▶ EXTRACT TO READ:
9–13 Feb 2026
University of Canterbury
Pacific/Auckland timezone

MALLORN: Simulating LSST Nuclear Transients from Real Observations

10 Feb 2026, 11:40
20m
Rātā / Engineering Core Building (University of Canterbury)

Rātā / Engineering Core Building

University of Canterbury

63 Creyke Road, Ilam, Christchurch 8041, New Zealand

Speaker

Dylan Magill (Queen's University Belfast)

Description

The Vera C. Rubin Observatory’s 10-Year Legacy Survey of Space and Time (LSST) is expected to revolutionise time-domain astronomy, with a hundredfold increase in detected transients. For tidal disruption events (TDEs) in particular, this will increase the population of observed objects from ~100 to ~30,000. As TDEs are a relatively recent discovery with a small catalogue of objects, many questions remain: Can we observe intermediate black holes via tidal disruption events? Why do TDEs exhibit an apparent preference for green valley galaxies? How common are repeated tidal disruptions? LSST offers an excellent opportunity to answer these questions.

However, the sheer volume of data and detections that LSST will produce presents an inherent challenge to astronomers. We do not have adequate resources to follow up on every object that LSST will discover, so it will be necessary to prioritise a fraction of the objects.

▶ MATERIAL PROVIDED:

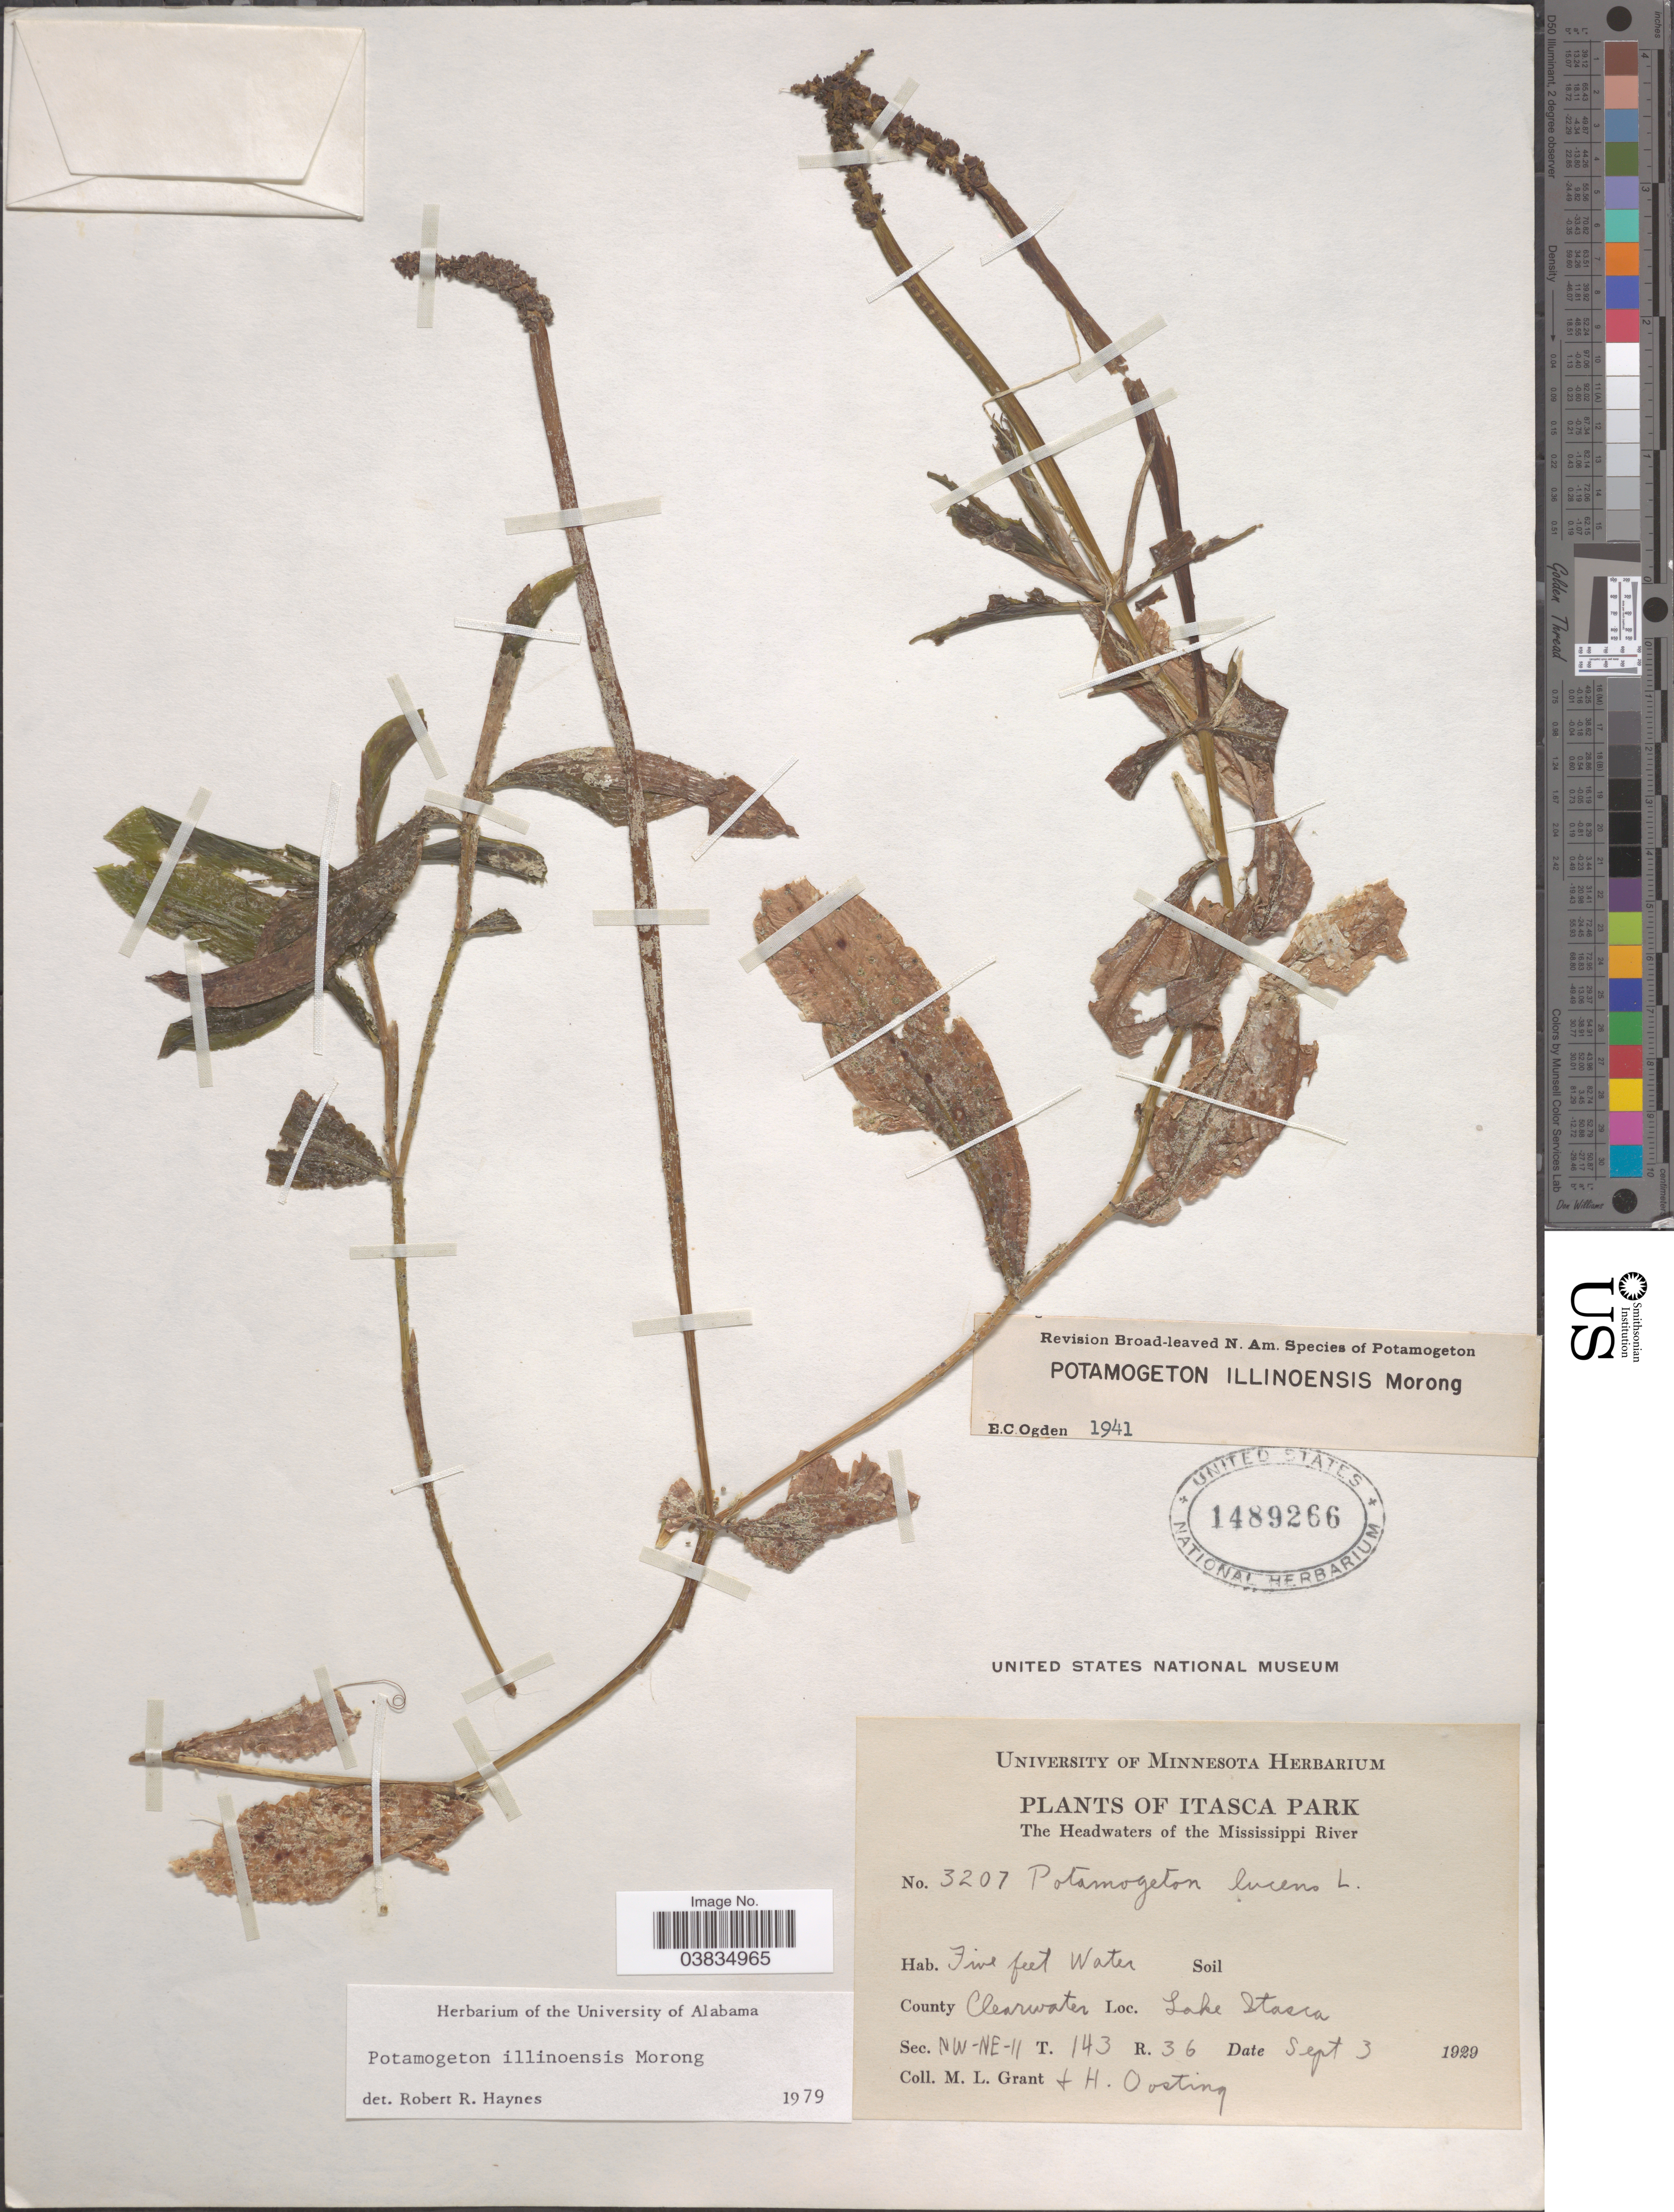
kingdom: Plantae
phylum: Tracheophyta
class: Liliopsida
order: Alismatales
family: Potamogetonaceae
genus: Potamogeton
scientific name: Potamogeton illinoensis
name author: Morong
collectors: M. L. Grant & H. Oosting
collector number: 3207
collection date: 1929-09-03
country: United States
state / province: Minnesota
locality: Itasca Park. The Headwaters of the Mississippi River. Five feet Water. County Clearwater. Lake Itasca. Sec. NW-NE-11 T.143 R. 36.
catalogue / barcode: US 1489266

▶ TASK SET:
A. Can you output the herbarium rows starting at the line containing "collectors: M. L. Grant & H. Oosting" and ending at the last line of the rows as a JSON list of strings, one per line, with blank lines left out?
B. What comes next in the LSST talk listing, continuing from its final sentence?
The LSST talk listing and the herbarium rows are unrelated and should be treated as separate material.

▶ RESPONSE LIST:
A.
[
  "collectors: M. L. Grant & H. Oosting",
  "collector number: 3207",
  "collection date: 1929-09-03",
  "country: United States",
  "state / province: Minnesota",
  "locality: Itasca Park. The Headwaters of the Mississippi River. Five feet Water. County Clearwater. Lake Itasca. Sec. NW-NE-11 T.143 R. 36.",
  "catalogue / barcode: US 1489266"
]

B.
To assist with maximising LSST’s scientific potential and effectively preparing to handle the vast volume of data it will create, we have developed the Many Artificial LSST Lightcurves based on Observations of Real Nuclear transients (MALLORN) data set. MALLORN consists of over 10,000 simulated LSST lightcurves generated from Zwicky Transient Facility (ZTF) photometry, Gaussian processes, machine learning approaches, SNCosmo SED simulations and the Rubin Survey Simulator. By grounding the simulated lightcurves in real ZTF observations, this approach produces a realistic and representative LSST training set with minimal assumptions about the underlying physics of the lightcurves.

We will show how the MALLORN algorithm can be used to simulate transients in any survey given an observed population from a previous survey, and report on the results of our classification challenge. We will also show how we are using these data sets to design triggering criteria for real transients to follow-up rising transients while rejecting faint AGN.

Note: The acronym MALLORN is a reference to the golden-leaved Mallorn trees of Lothlórien

Author

Dylan Magill (Queen's University Belfast)

Presentation materials

There are no materials yet.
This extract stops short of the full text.